坐骨神経から続く脛骨神経は、膝窩から下腿後方コンパートメント内を通り、足根菅部で再び表層に出ます。
足根菅は後果から内果にかけて位置し、足部の骨と屈筋支帯において形成され、足根菅には後脛骨神経・後脛骨筋腱・長指屈筋・長母趾屈筋の腱鞘および動静脈ができます。
脛骨神経は足根菅を越えた後、外側足底神経・内側足底神経・踵骨神経に分枝し、足底部の知覚と全ての足部内在筋を支配します。
脛骨神経の損傷
脛骨神経は腓腹筋によって守られているため、その損傷はまれです。
脛骨神経の損傷は、脛骨骨折や深い裂傷や重度の外傷であることが多く、脛骨神経損傷の原因としては、滑膜囊腫やガングリオン・足根三角(約10%に認められる、距骨後方の副骨)による圧迫・反復する足関節の伸展、屈曲により生じる足根菅内の腱鞘炎・足関節捻挫後の繊維増殖・局所外傷や足部の過度な回内を伴うオーバーユースなどが挙げられます。

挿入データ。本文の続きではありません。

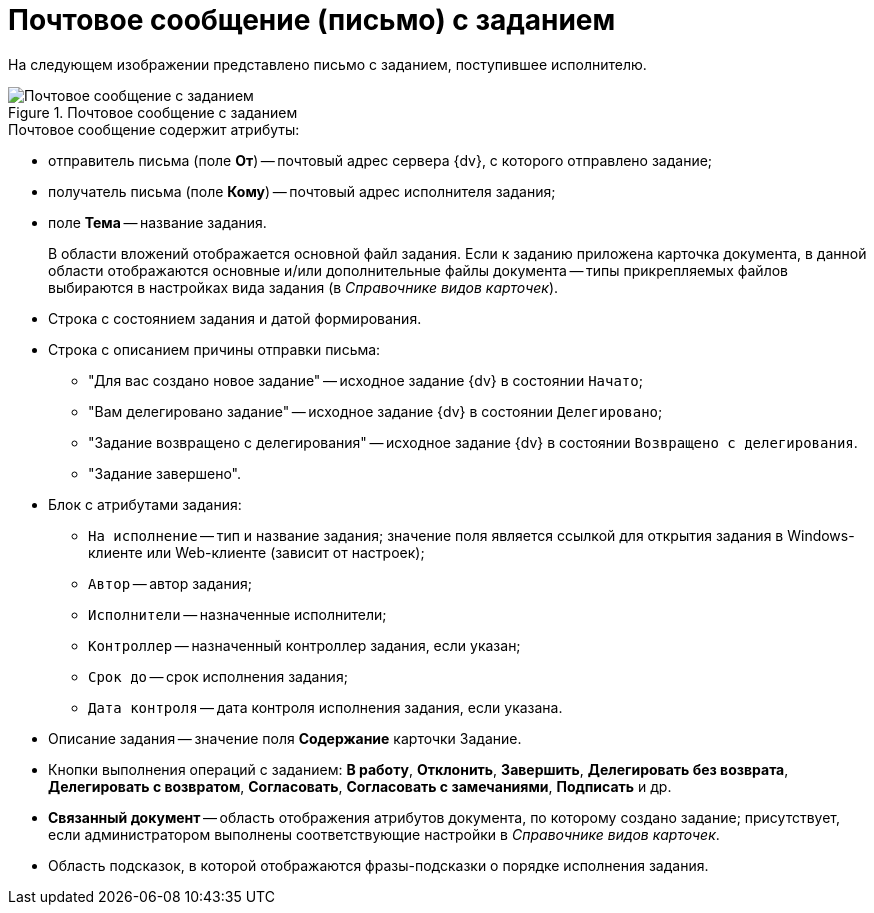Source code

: = Почтовое сообщение (письмо) с заданием

На следующем изображении представлено письмо с заданием, поступившее исполнителю.

.Почтовое сообщение с заданием
image::Email_with_Task.png[Почтовое сообщение с заданием]

.Почтовое сообщение содержит атрибуты:
* отправитель письма (поле *От*) -- почтовый адрес сервера {dv}, с которого отправлено задание;
* получатель письма (поле *Кому*) -- почтовый адрес исполнителя задания;
* поле *Тема* -- название задания.
+
В области вложений отображается основной файл задания. Если к заданию приложена карточка документа, в данной области отображаются основные и/или дополнительные файлы документа -- типы прикрепляемых файлов выбираются в настройках вида задания (в _Справочнике видов карточек_).
+
.Тело письма по умолчанию включает в себя следующие области:
* Строка с состоянием задания и датой формирования.
* Строка с описанием причины отправки письма:
** "Для вас создано новое задание" -- исходное задание {dv} в состоянии `Начато`;
** "Вам делегировано задание" -- исходное задание {dv} в состоянии `Делегировано`;
** "Задание возвращено с делегирования" -- исходное задание {dv} в состоянии `Возвращено с делегирования`.
** "Задание завершено".
* Блок с атрибутами задания:
** `На исполнение` -- тип и название задания; значение поля является ссылкой для открытия задания в Windows-клиенте или Web-клиенте (зависит от настроек);
** `Автор` -- автор задания;
** `Исполнители` -- назначенные исполнители;
** `Контроллер` -- назначенный контроллер задания, если указан;
** `Срок до` -- срок исполнения задания;
** `Дата контроля` -- дата контроля исполнения задания, если указана.
* Описание задания -- значение поля *Содержание* карточки Задание.
* Кнопки выполнения операций с заданием: *В работу*, *Отклонить*, *Завершить*, *Делегировать без возврата*, *Делегировать с возвратом*, *Согласовать*, *Согласовать с замечаниями*, *Подписать* и др.
* *Связанный документ* -- область отображения атрибутов документа, по которому создано задание; присутствует, если администратором выполнены соответствующие настройки в _Справочнике видов карточек_.
* Область подсказок, в которой отображаются фразы-подсказки о порядке исполнения задания.
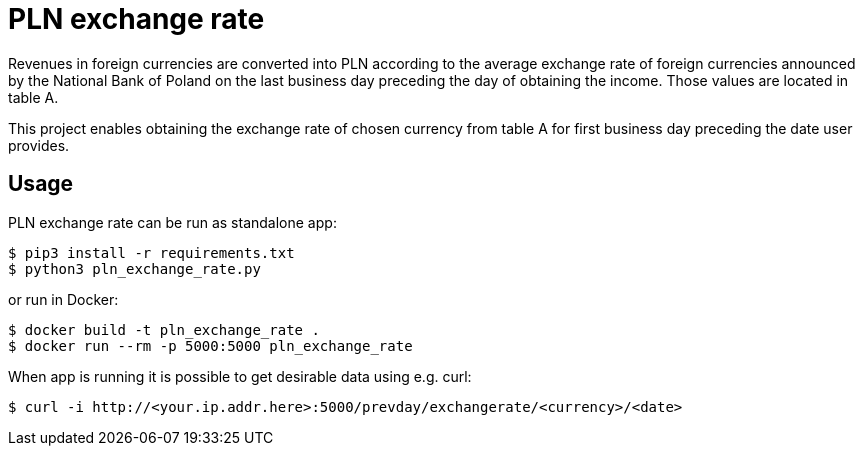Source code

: = PLN exchange rate

Revenues in foreign currencies are converted into PLN according to the average
exchange rate of foreign currencies announced by the National Bank of Poland on
the last business day preceding the day of obtaining the income. Those values
are located in table A.

This project enables obtaining the exchange rate of chosen currency from table A
for first business day preceding the date user provides.

== Usage
PLN exchange rate can be run as standalone app:

----
$ pip3 install -r requirements.txt
$ python3 pln_exchange_rate.py
----

or run in Docker:

----
$ docker build -t pln_exchange_rate .
$ docker run --rm -p 5000:5000 pln_exchange_rate
----

When app is running it is possible to get desirable data using e.g. curl:

----
$ curl -i http://<your.ip.addr.here>:5000/prevday/exchangerate/<currency>/<date>
----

足根菅症候群はランナーや登山家に多く、足根菅での神経絞扼による症状は、荷重により憎悪する足底部の痛み・ピリピリ感・痺れや、足部内在筋の筋力低下とこれに伴う歩行の趾離期の筋力低下や、長期間にわたる障害による鉤爪趾になりやすいです。足根菅での神経絞扼は、臨床症状から疑われる症例でも、神経伝導検査(NCS)や筋電図(EMG)などの客観的検査で異常所見を示さない事が多いことから過剰に診断されやすいため注意が必要になります。